Date & Time: 02.03.23, 11am
Location: Lille auditorium
(07.02.23) Vinay Chakravarthi Gogineni: Personalized Federated Learning
Speaker: Vinay Chakravarthi Gogineni
Abstract: Federated learning (FL) is a distributed learning paradigm that enables geographically dispersed edge devices, often called clients, to learn a global shared model on their locally stored data without revealing it. Due to its ability to handle system and statistical heterogeneity, FL has received enormous attention. Despite its success, the traditional FL is not well suited to many practical applications such as those that involve the internet-of-things (IoT) or cyber-physical systems (CPS), where edge devices are semi-independent with device-specific dynamic behavior characteristics. A single universal model for device-specific tasks is neither reasonable nor realistic. Therefore, it is necessary to allow each device to learn and use a local, personalized model. In this talk, a brief overview of traditional federated learning, personalized federated learning and challenges associated with them will be presented.
(02.02.23) Ming-Chang Lee: Real-time lightweight anomaly detection approaches for open-ended time series
Speaker: Ming-Chang Lee
(26.10.22) Roman Khotyachuk: Dimensionality Reduction Methods for Numerical Partial Differential Equations (PDEs)
Speaker: Roman Khotyachuk
Abstract: In this talk, we will consider dealing with high-dimensional data from numerical PDEs. First, I will review some approaches to Dimensionality Reduction (DR) when solving PDEs numerically. The second part will be devoted to general DR methods with applications to PDEs.

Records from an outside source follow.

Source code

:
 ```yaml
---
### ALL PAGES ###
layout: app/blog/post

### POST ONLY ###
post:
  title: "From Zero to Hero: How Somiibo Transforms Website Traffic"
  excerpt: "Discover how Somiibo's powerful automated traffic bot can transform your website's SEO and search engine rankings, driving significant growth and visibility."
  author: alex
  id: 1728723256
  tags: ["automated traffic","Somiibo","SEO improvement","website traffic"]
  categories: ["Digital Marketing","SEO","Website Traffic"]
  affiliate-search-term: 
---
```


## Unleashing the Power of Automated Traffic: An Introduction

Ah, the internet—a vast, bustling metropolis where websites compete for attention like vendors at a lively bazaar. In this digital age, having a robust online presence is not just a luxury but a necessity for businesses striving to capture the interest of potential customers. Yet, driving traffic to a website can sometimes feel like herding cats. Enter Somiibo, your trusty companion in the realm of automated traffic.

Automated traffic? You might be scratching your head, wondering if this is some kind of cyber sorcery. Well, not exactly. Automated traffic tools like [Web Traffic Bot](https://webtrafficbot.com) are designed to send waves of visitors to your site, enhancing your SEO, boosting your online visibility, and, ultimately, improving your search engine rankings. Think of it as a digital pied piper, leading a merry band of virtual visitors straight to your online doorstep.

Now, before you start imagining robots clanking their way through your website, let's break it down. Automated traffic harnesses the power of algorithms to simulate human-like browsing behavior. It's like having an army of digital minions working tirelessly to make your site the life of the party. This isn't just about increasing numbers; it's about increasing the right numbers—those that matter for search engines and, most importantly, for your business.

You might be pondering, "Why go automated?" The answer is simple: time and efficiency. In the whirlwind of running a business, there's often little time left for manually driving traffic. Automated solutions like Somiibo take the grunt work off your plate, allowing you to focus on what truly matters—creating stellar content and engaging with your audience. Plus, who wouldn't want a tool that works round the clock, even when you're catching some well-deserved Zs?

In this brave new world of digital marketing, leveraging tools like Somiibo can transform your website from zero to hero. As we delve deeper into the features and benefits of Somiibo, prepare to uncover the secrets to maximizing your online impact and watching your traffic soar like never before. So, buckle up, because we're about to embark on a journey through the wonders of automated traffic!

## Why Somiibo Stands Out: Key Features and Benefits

And finally, I will present some examples of DR from my PhD project.
(05.10.22) Nello Blaser: Open Problems in Topological Machine Learning
Speaker: Nello Blaser
Abstract: Topological methods have recently gotten more traction in the machine learning community and are actively applied and developed. In this talk I will first give a short primer on topological machine learning and showcase how topological methods can be used in machine learning. The main part of the talk will then be devoted to give my perspective on important open problems that need to be addressed to allow for more wide-spread use of topological methods in machine learning.
(21.09.22) Ramin Hasibi: Geometric Machine Learning and Applications in Biology and Computer Vision
Speaker: Ramin Hasibi
Abstract: In my talk, I will discuss machine learning and specifically, deep learning methods applicable on geometric datasets. In geometric deep learning for datasets such as graphs, sets, 3D shapes or point clouds, the underlying structure of the dataset is utilized in the deep learning methods to improve the performance of the machine learning framework. Furthermore, graphs do not obey a certain structure pattern and size constrains. Therefore, the methods investigated in this work should be invariant to the size, structure and order of the elements in the dataset. This presentation is based on our recent works in the field of biology as well as our collaboration with colleagues at Aalto University of Technology for applications in computer vision and robotics.